- [TEXT SHOWN]:

I really liked the use of the calendars to show the time frame of events as well as the use of the Notebook page for students to answer the questions.

Technical Remarks:

I found it a bit hard to read with the background texture.

Time spent reviewing site: 20 minutes
Dennis Beck
Dennis Beck (Faculty)
3 years ago

Interesting, text-heavy simulation about the Crisis at Fort Sumter. Users should be notified about the text-heavy nature and small size of the videos that display on the screen. 

Used in course? Yes
Janet Bowen
Janet Bowen (Content Developer/Author)
4 years ago
This is a nice Internet lesson. However it desperately needs to be updated. 1. There should be a consistent menu for the student to return to the home page. 2. The assignments sound reasonable. However the instructions do not work for an online environment. It appears this is supplemental for a live class where more instruction is given elsewhere. 3. The site feels as outdated as it is. It is difficult to imagine that this lesson could not be enhanced in ten years. History education has changed and students are supposed to look at different points of view instead of just learning facts. With that said, I really do like the base concept of this site. I would love to see how it would look; should it receive a makeover to the 21st century.
Tina Burton
Tina Burton (Administrator)
6 years ago

Nicely done; I lived in the area as a child and this was a great review of the history lessons in school. I like the video snippets, although mine displayed very badly; that could be a local issue though. The embedded links for more details on significant figures were a nice addition. I can see this being quite useful at the middle and high school level where history is a tough subject for students to absorb and remain interested in studying.

DeAnn Ambroson
DeAnn Ambroson (Faculty)

- [DATA]:

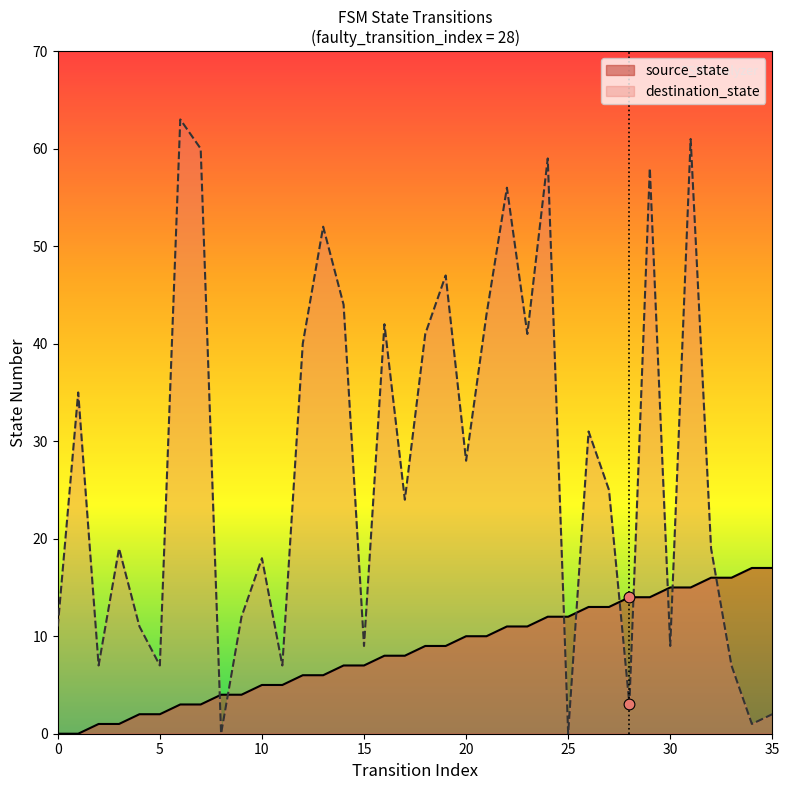

Which series contains the highest Y value?

destination_state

- [EXERCISE OBJECTIVE]: Copy out the stretch of the Fort Sumter lesson reviews from "6 years ago" through "DeAnn Ambroson (Faculty)", keeping every word and punctuation mark unchanged.

- [TASK SOLUTION]:
6 years ago

Nicely done; I lived in the area as a child and this was a great review of the history lessons in school. I like the video snippets, although mine displayed very badly; that could be a local issue though. The embedded links for more details on significant figures were a nice addition. I can see this being quite useful at the middle and high school level where history is a tough subject for students to absorb and remain interested in studying.

DeAnn Ambroson
DeAnn Ambroson (Faculty)